PROBLEM: Across the entries below, how many lines contain the word "loss"? Give the number alone.

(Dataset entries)
━━━━━━━━

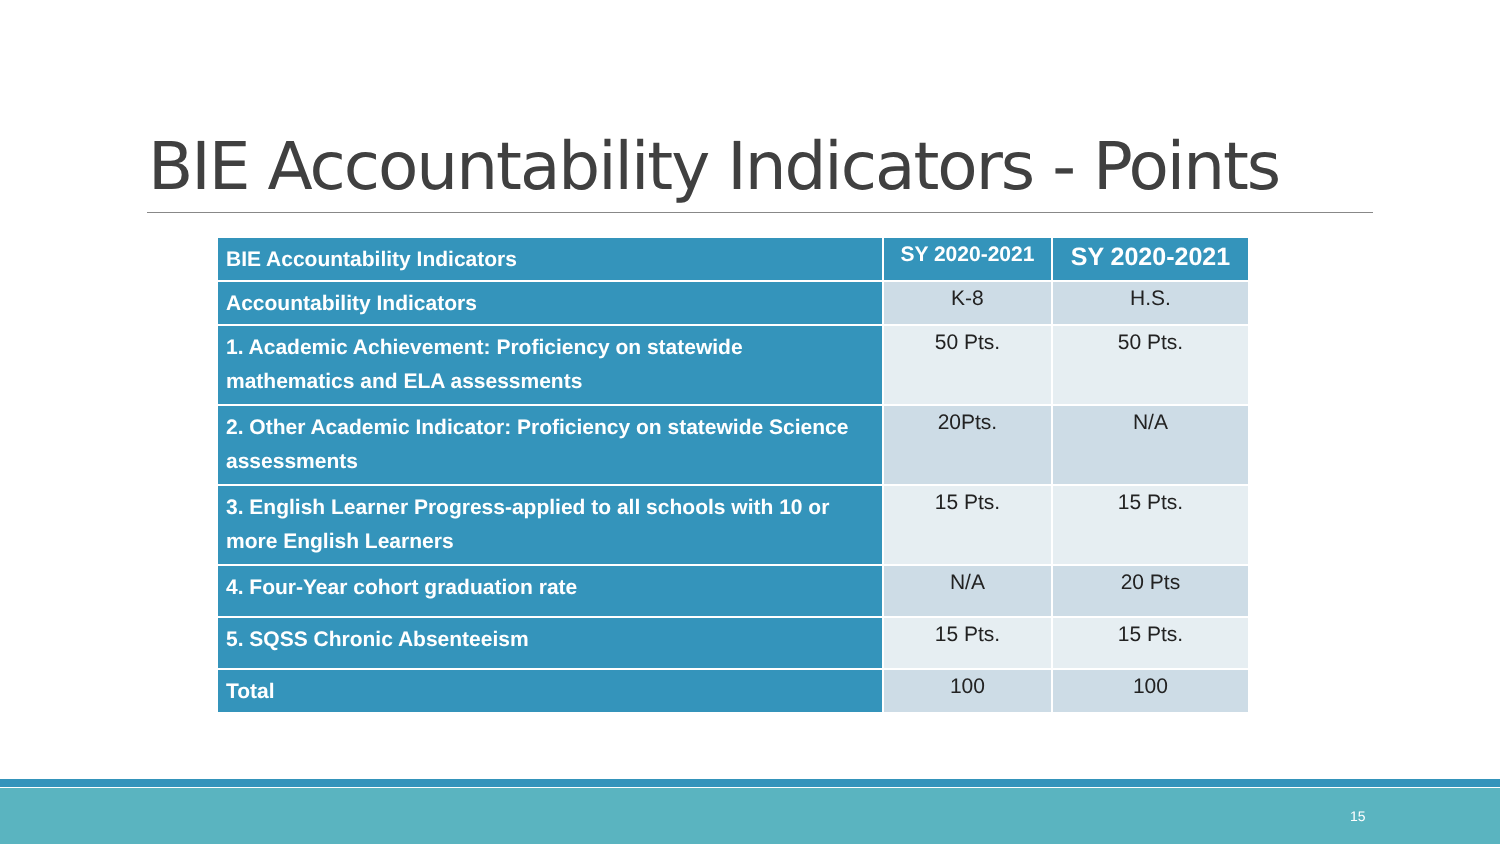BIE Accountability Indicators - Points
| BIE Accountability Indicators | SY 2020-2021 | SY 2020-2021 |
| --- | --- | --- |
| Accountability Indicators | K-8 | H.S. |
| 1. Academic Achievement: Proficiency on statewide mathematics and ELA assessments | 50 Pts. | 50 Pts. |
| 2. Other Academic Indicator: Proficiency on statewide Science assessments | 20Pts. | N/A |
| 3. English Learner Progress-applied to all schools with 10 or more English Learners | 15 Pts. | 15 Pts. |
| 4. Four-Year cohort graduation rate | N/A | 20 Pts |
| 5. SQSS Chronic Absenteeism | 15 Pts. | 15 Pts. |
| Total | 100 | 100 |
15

━━━━━━━━

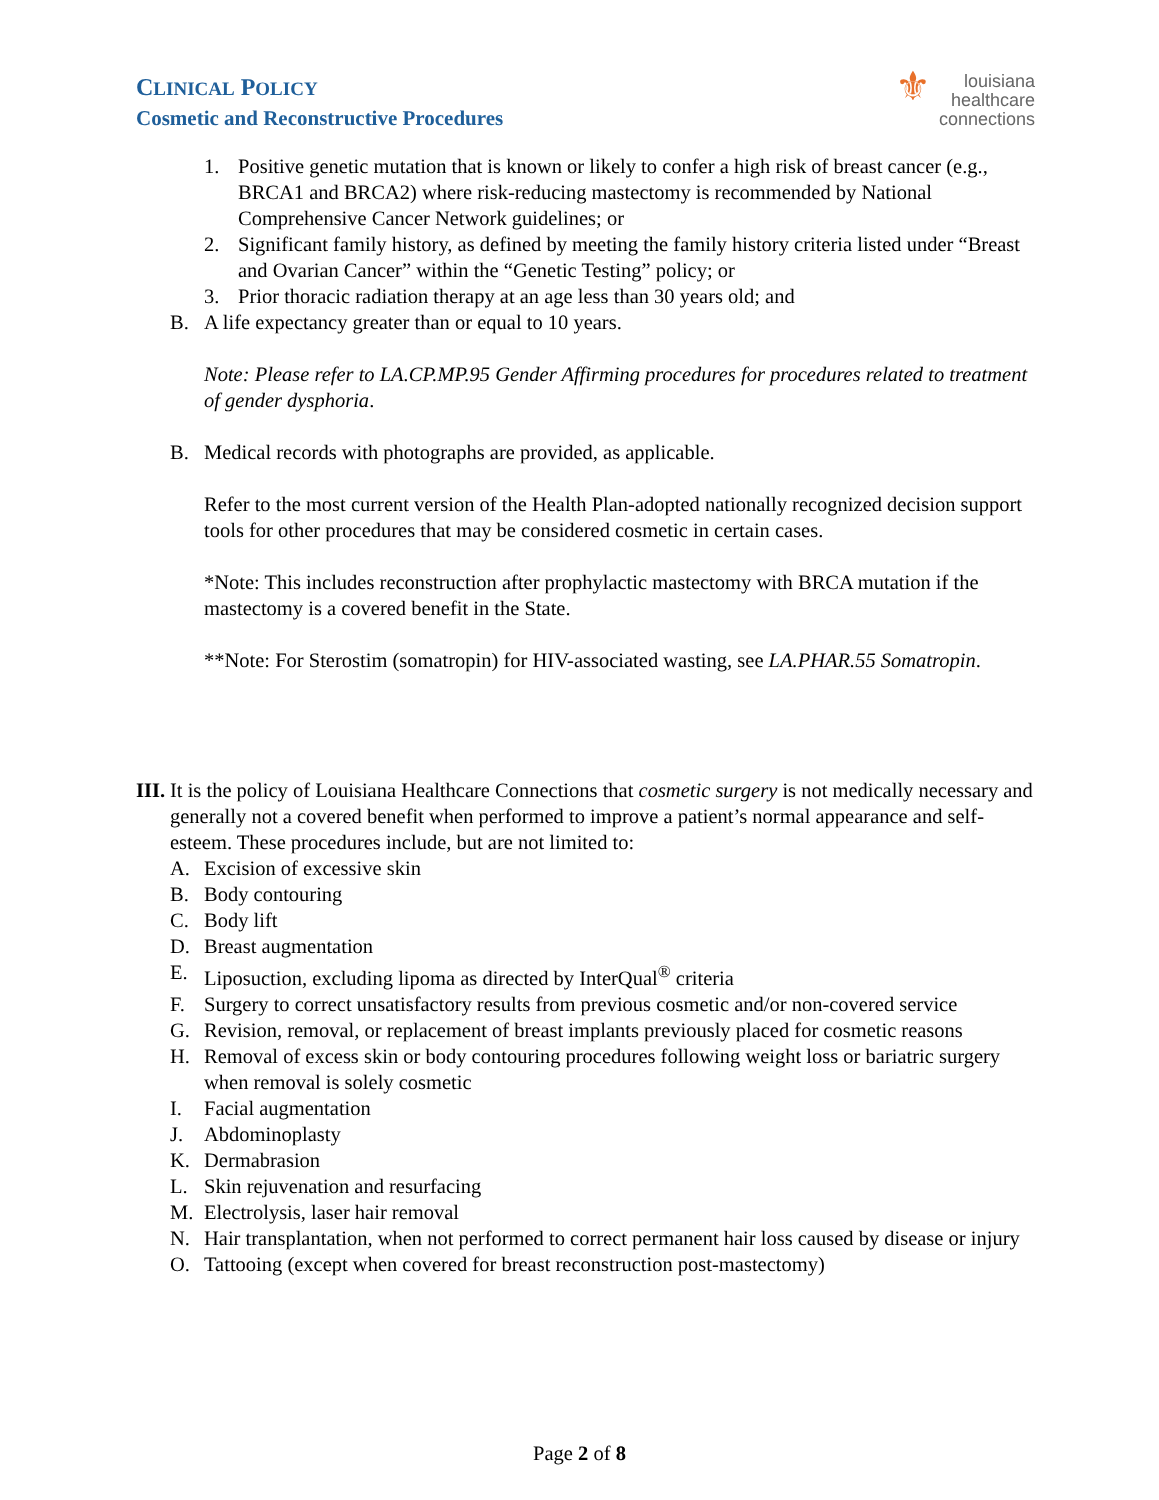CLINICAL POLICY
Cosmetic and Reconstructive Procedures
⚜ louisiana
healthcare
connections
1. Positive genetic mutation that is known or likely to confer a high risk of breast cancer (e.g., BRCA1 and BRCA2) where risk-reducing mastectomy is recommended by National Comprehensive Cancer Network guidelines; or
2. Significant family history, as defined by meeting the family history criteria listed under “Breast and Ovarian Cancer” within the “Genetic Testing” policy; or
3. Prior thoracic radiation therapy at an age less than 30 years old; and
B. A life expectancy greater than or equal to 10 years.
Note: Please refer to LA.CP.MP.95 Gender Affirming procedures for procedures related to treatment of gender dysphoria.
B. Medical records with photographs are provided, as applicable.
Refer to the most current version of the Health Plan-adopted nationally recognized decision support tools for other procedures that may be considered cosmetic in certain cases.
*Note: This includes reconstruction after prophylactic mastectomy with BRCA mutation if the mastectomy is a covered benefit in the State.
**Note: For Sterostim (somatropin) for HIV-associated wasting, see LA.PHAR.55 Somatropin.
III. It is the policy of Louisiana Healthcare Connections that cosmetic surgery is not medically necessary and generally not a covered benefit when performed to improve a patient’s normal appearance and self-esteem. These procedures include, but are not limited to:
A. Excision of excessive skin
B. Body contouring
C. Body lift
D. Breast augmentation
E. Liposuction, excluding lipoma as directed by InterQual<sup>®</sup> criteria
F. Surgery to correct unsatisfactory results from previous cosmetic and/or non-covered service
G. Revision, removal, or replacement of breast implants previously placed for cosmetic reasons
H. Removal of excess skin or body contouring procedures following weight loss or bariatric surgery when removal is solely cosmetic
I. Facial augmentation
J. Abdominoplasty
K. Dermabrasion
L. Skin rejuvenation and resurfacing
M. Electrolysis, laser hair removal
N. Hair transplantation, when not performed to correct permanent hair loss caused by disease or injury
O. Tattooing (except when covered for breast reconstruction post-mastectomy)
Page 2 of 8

━━━━━━━━

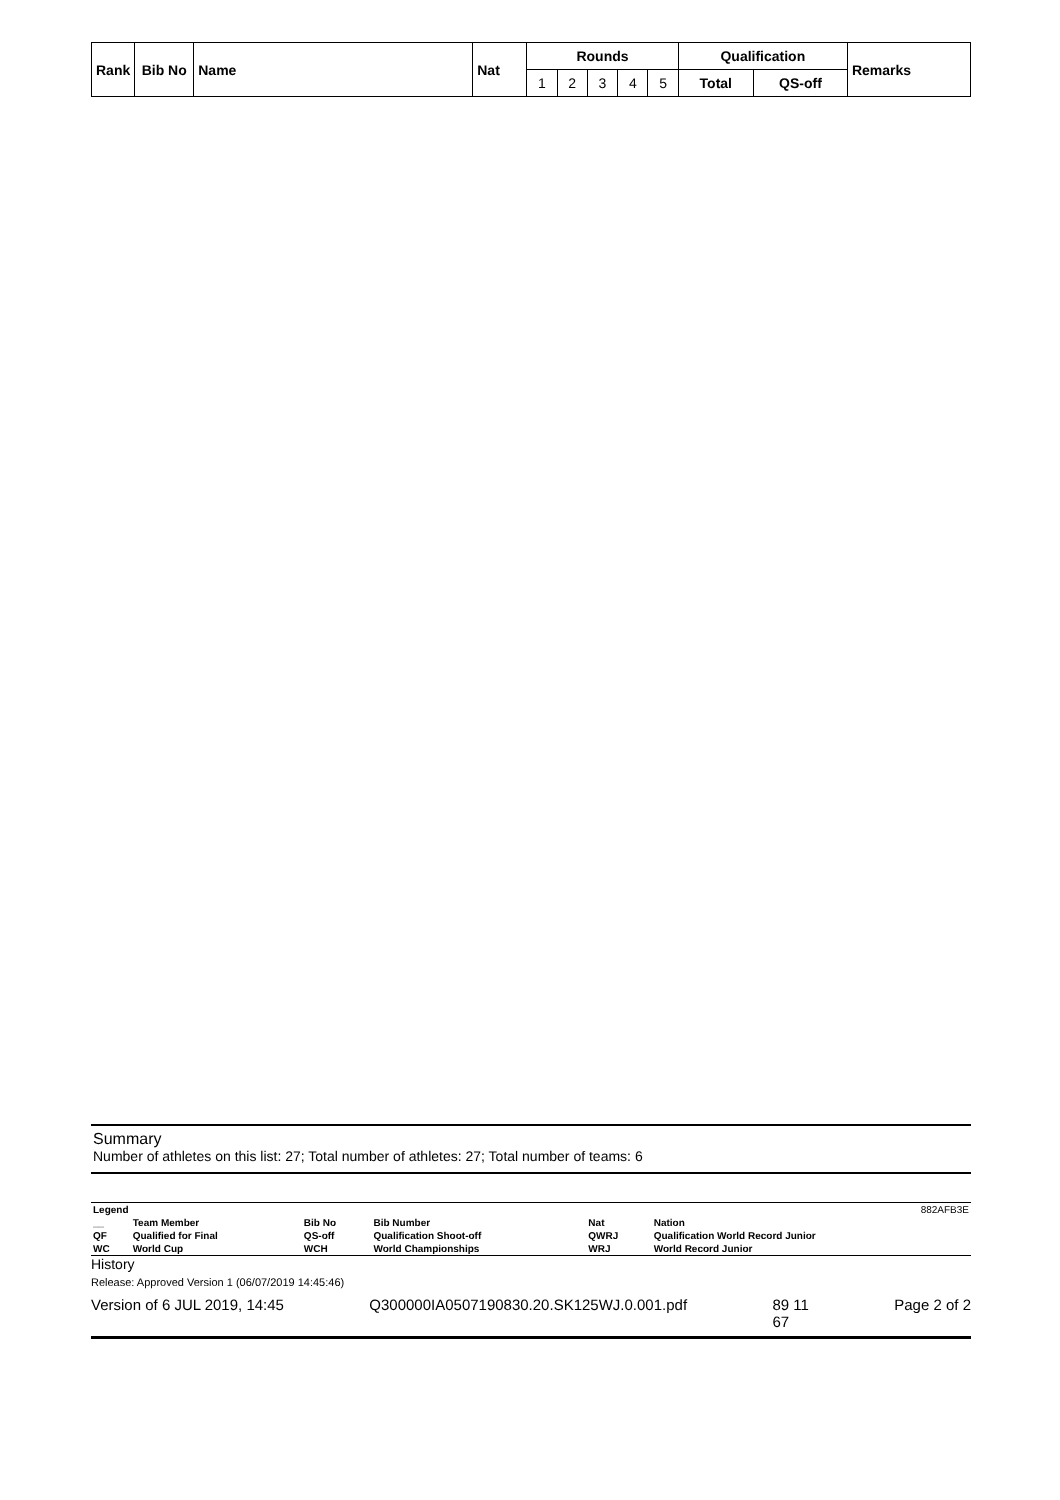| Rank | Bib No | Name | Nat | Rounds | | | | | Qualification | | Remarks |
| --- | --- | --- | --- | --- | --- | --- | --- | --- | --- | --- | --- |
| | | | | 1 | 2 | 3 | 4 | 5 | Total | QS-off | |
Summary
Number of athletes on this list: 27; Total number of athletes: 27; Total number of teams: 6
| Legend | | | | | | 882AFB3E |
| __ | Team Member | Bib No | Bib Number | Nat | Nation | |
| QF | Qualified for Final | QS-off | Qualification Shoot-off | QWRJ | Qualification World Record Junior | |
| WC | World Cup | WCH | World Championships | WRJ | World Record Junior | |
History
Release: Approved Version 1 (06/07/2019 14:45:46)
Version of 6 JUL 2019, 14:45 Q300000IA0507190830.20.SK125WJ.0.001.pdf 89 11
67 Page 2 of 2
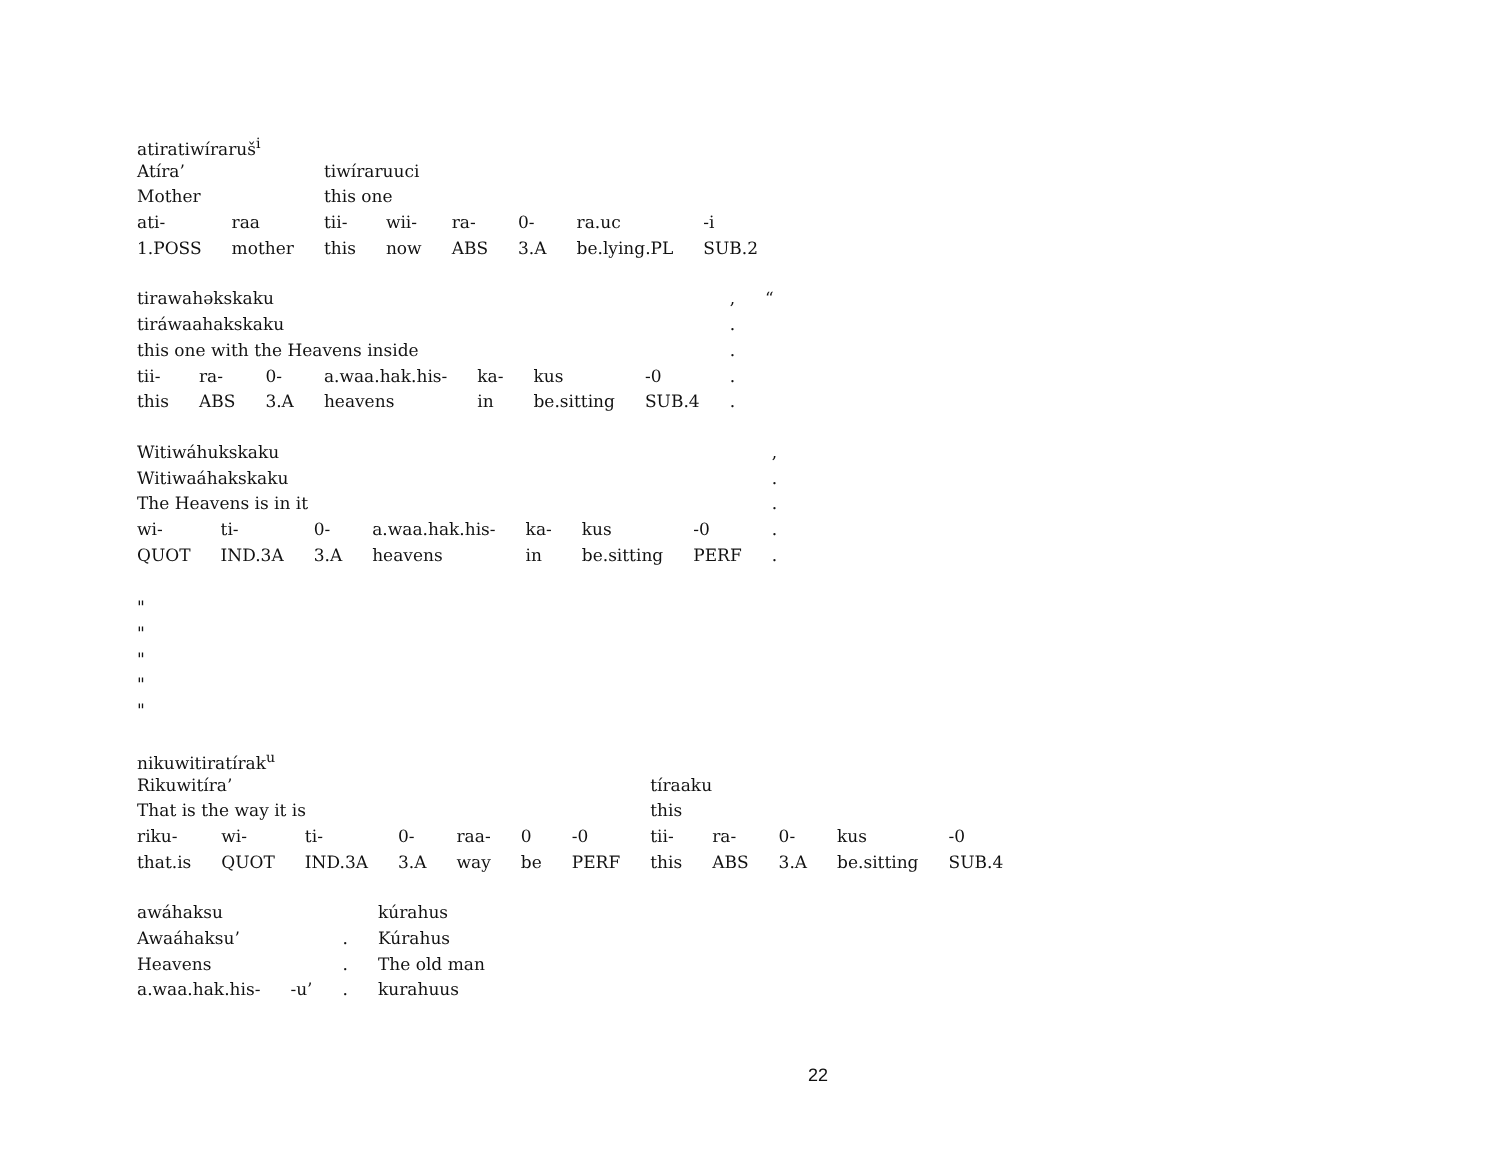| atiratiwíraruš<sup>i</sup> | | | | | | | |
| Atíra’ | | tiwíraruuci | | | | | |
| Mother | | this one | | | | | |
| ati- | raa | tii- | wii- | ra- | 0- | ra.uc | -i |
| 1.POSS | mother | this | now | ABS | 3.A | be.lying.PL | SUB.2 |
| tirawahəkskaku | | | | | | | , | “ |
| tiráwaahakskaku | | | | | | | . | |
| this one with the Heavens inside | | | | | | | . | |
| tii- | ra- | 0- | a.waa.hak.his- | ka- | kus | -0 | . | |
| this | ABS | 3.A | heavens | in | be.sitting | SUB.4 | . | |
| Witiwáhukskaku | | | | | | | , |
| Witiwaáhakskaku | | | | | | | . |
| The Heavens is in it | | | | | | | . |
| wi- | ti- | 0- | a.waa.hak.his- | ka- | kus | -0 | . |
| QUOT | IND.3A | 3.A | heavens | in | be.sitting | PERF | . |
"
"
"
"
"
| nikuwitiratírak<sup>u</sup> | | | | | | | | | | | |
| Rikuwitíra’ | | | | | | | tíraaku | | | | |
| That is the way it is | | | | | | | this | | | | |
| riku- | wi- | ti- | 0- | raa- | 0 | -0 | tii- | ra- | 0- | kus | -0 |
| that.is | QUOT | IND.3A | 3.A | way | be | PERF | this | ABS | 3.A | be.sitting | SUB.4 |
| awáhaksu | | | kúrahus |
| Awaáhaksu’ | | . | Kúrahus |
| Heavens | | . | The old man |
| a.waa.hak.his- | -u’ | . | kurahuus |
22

━━━━━━━━

RESPONSE BELOW: 2